I haven't yet experimented with these rules in ICU.  Might these tweaks
work?  Would tailoring Thai characters not to be
Line_Break=Complex_Context succeed in disabling the use of the Thai
dictionary for a locale?  The following rule in root.xml diminishes
hope: 

	<variable id="$AL">[$AI $AL $XX $SA $SG]</variable>

In all the examples of Pali I've seen in the Thai script, words are
separated by spaces. 

I think U+0E46 should be Line_Break=Exclamation.

Now some people get round the problem by omitting the space but
starting the glyph of mai yamok with a space.  ICU does this with words
that end in mai yamok - there is no preceding space character.  When
looking at serials in Thai magazines, I've noticed that spaces are
omitted before question and exclamation marks when there is a risk of
justification moving them onto the next line.  I suspect the rule
"× EX" is often not implemented.  It is possible that changing the line
break property of mai yamok could inconvenience these people -
removing <space, mai yamok> from the end of a word in the (Thai) Royal
Institute Dictionary does not always yield a word.
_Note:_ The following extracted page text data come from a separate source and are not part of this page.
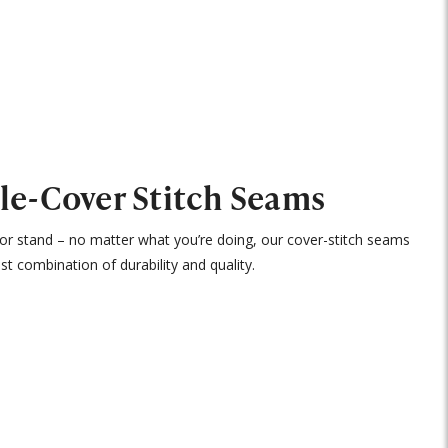
le-Cover Stitch Seams
, or stand – no matter what you’re doing, our cover-stitch seams
st combination of durability and quality.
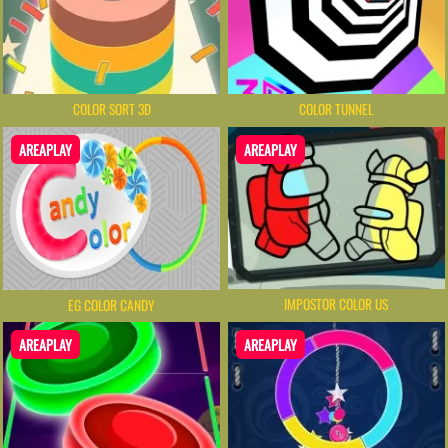
COLOR SORT 3D
COLOR TUNNEL
AREAPLAY
AREAPLAY
IMPOSTOR COLOR US
EG COLOR CANDY
AREAPLAY
AREAPLAY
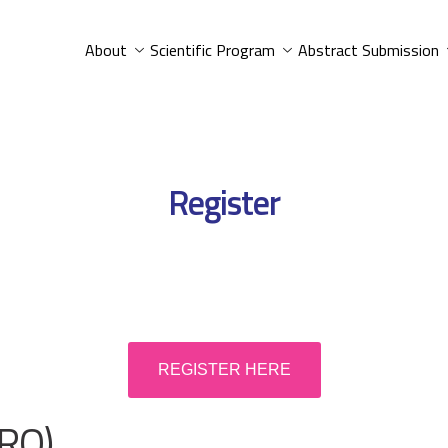
About
Scientific Program
Abstract Submission
Register
REGISTER HERE
RO)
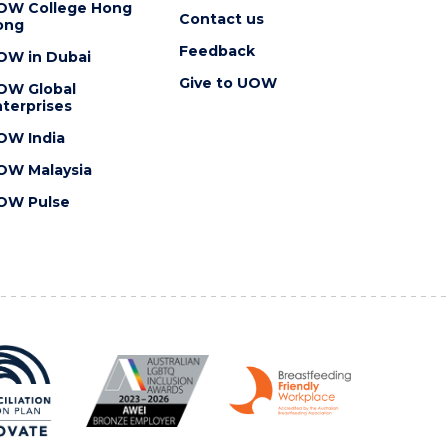
OW College Hong
Contact us
ong
Feedback
OW in Dubai
Give to UOW
OW Global
terprises
OW India
OW Malaysia
OW Pulse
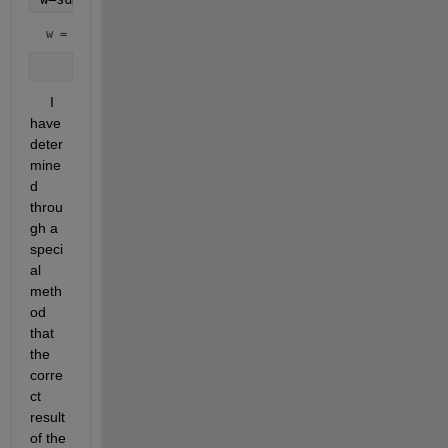
w = 
0.1141 - 0.0012i
     I 
have 
deter
mine
d 
throu
gh a 
speci
al 
meth
od 
that 
the 
corre
ct 
result 
of the 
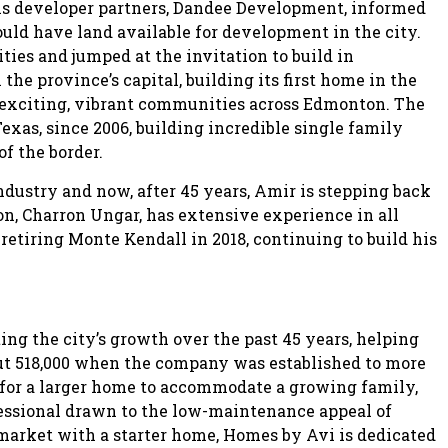
 his developer partners, Dandee Development, informed
uld have land available for development in the city.
ities and jumped at the invitation to build in
he province’s capital, building its first home in the
 exciting, vibrant communities across Edmonton. The
xas, since 2006, building incredible single family
f the border.
dustry and now, after 45 years, Amir is stepping back
on, Charron Ungar, has extensive experience in all
retiring Monte Kendall in 2018, continuing to build his
ing the city’s growth over the past 45 years, helping
ut 518,000 when the company was established to more
g for a larger home to accommodate a growing family,
essional drawn to the low-maintenance appeal of
rket with a starter home, Homes by Avi is dedicated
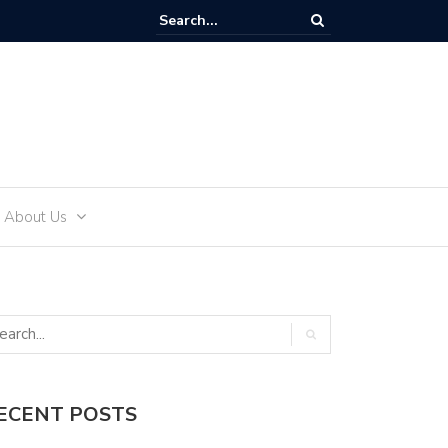
How to Effectively Develop an Alcohol-Free Lifestyle with Sea 
About Us
ECENT POSTS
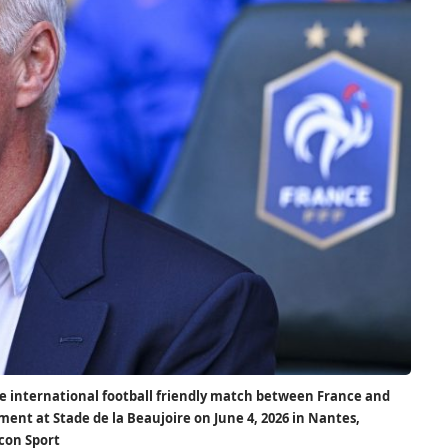
e international football friendly match between France and
ment at Stade de la Beaujoire on June 4, 2026 in Nantes,
Icon Sport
The immediate consequence of all this is that changing the inheritance
rules for segmentation would only be depriving certain people of a
benefit they probably don't yet have.

> In addition, in the current ICU implementation (I am not sure about
> the LDML spec), an empty base-language file means we find something
> and don't go through the default locale.

Formally, that looks like a non-compliance!

Richard.